• [Your goal]: Without the pictures, repeat all of the data exactly as it appears below.

*** Provided material

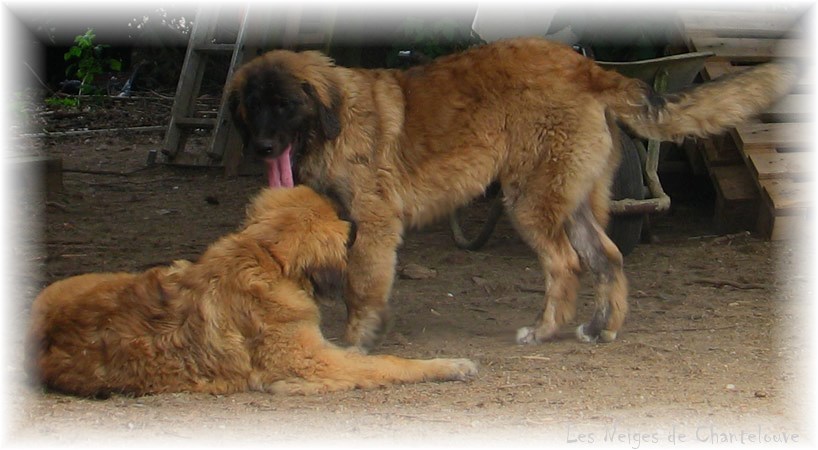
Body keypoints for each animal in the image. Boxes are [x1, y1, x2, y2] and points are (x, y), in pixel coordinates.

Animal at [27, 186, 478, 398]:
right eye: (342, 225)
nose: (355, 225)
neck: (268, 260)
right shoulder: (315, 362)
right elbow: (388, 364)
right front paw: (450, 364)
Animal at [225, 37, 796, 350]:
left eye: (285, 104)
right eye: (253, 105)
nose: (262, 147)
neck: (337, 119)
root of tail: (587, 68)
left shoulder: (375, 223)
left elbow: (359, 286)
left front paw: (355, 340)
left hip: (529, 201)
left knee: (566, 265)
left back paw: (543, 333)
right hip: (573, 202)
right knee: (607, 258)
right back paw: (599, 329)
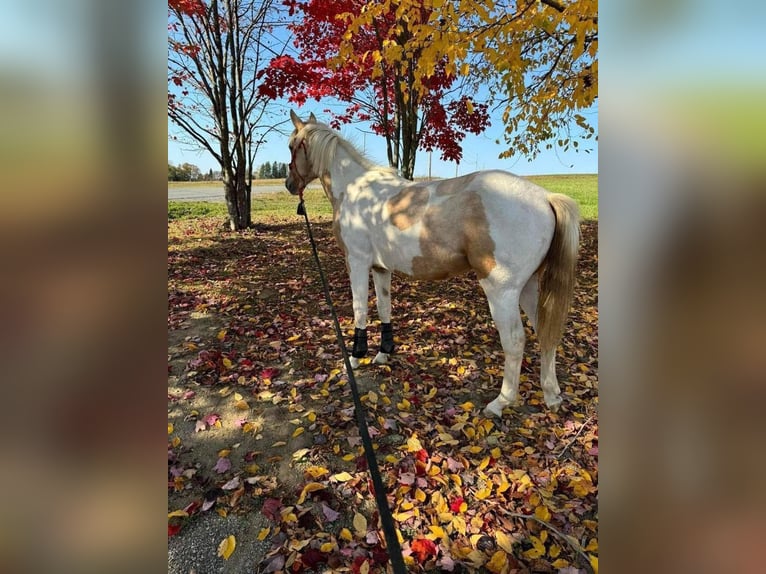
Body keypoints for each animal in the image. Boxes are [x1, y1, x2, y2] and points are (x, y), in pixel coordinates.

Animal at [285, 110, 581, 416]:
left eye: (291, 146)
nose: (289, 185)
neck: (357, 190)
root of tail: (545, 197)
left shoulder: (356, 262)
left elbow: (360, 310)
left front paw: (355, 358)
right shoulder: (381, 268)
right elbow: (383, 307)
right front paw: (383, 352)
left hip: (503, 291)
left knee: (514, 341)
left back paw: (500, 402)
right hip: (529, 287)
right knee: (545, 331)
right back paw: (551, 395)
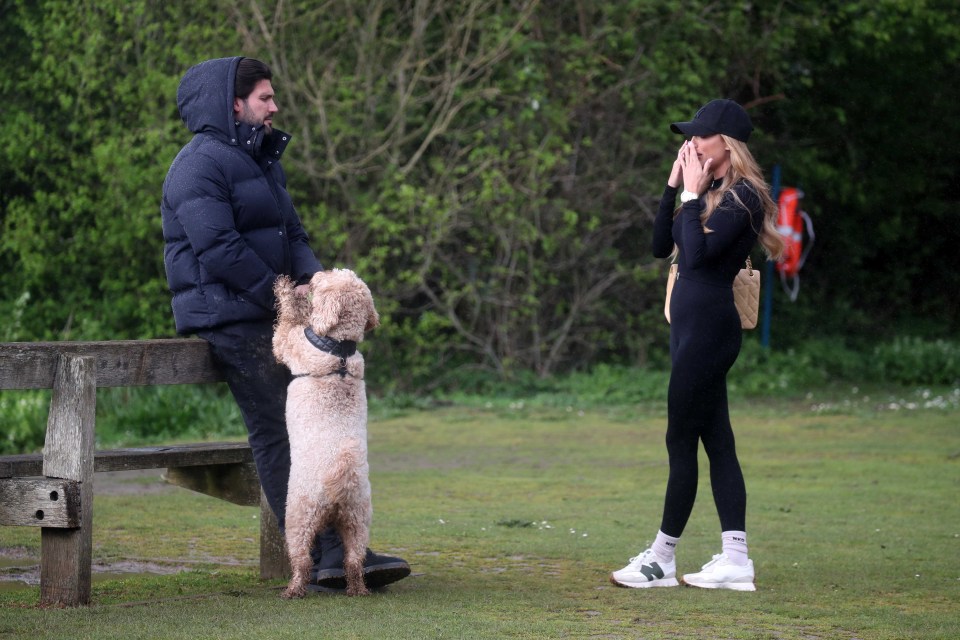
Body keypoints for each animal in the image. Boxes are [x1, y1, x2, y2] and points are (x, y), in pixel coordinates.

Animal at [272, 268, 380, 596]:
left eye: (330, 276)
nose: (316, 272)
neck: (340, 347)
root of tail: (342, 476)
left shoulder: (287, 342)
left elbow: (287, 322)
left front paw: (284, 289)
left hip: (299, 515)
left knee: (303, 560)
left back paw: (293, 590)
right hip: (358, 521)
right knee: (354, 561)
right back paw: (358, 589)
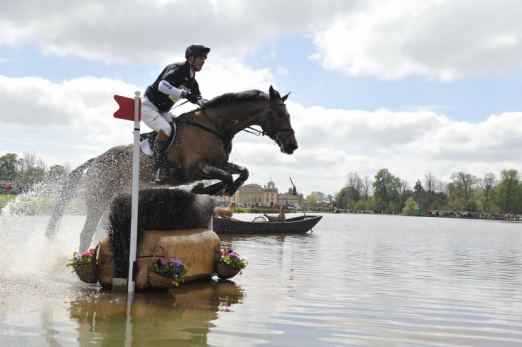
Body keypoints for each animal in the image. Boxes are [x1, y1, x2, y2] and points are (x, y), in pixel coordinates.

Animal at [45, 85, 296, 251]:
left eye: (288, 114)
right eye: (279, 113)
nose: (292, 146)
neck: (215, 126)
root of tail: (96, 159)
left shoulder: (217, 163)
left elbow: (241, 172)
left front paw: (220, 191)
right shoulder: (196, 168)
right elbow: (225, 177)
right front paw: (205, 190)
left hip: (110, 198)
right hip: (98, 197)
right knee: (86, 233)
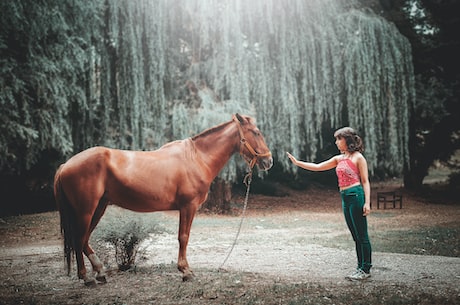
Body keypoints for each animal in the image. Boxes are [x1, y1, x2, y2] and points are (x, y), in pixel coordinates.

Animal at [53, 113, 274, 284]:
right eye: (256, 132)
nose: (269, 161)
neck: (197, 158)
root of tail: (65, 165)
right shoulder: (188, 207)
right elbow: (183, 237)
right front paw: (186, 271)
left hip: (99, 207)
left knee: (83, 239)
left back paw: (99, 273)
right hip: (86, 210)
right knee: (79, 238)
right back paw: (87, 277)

******

• [Answer below]:
Body keypoints for each animal in the image. Boxes are [x1, y1, x2, y2] and points are (x, y), in pixel coordinates.

Animal at [27, 186, 478, 398]:
right eye: (342, 225)
nose: (355, 225)
neck: (268, 260)
right shoulder: (315, 362)
right elbow: (388, 364)
right front paw: (450, 364)
Animal at [225, 37, 796, 350]:
left eye: (285, 104)
right eye: (253, 105)
nose: (262, 147)
neck: (337, 119)
root of tail: (587, 68)
left shoulder: (375, 223)
left elbow: (359, 286)
left front paw: (355, 340)
left hip: (529, 201)
left knee: (566, 265)
left back paw: (543, 333)
right hip: (573, 202)
right knee: (607, 258)
right back paw: (599, 329)
Body keypoints for each animal in the image. Boxes are [x1, y1, x2, y2] and points are (x, y), in pixel coordinates.

Animal at [285, 110, 581, 416]:
left eye: (291, 146)
nose: (289, 185)
neck: (357, 190)
root of tail: (545, 197)
left shoulder: (356, 262)
left elbow: (360, 310)
left front paw: (355, 358)
right shoulder: (381, 268)
right elbow: (383, 307)
right front paw: (383, 352)
left hip: (503, 291)
left knee: (514, 341)
left back paw: (500, 402)
right hip: (529, 287)
right knee: (545, 331)
right back paw: (551, 395)
Body keypoints for each animal in the image. Boxes are [x1, y1, x2, y2] and points are (x, y), in pixel coordinates.

Animal at [272, 268, 380, 596]:
left eye: (330, 276)
nose: (316, 272)
neck: (340, 347)
root of tail: (342, 476)
left shoulder: (287, 342)
left elbow: (287, 322)
left front paw: (284, 289)
left hip: (299, 515)
left knee: (303, 560)
left back paw: (293, 590)
right hip: (358, 521)
right knee: (354, 561)
right back paw: (358, 589)
Body keypoints for each animal in the image. Boxes are [x1, y1, x2, y2] and points are (x, y), in pixel coordinates.

Animal at [45, 85, 296, 251]:
left eye: (288, 114)
right eye: (279, 113)
nose: (292, 146)
neck: (215, 126)
root of tail: (96, 159)
left shoulder: (217, 163)
left elbow: (241, 172)
left front paw: (220, 191)
right shoulder: (196, 168)
right elbow: (225, 177)
right front paw: (205, 190)
left hip: (110, 198)
right hip: (98, 197)
right knee: (86, 233)
Body keypoints for each animal in the image. Boxes are [x1, y1, x2, y2] and points are (x, y), in pixel coordinates.

Animal at [53, 113, 274, 284]:
right eye: (256, 132)
nose: (269, 161)
neck: (197, 158)
root of tail: (65, 165)
right shoulder: (188, 207)
right elbow: (183, 237)
right front paw: (186, 271)
left hip: (99, 207)
left knee: (83, 239)
left back paw: (99, 273)
right hip: (86, 210)
right knee: (79, 238)
right back paw: (87, 277)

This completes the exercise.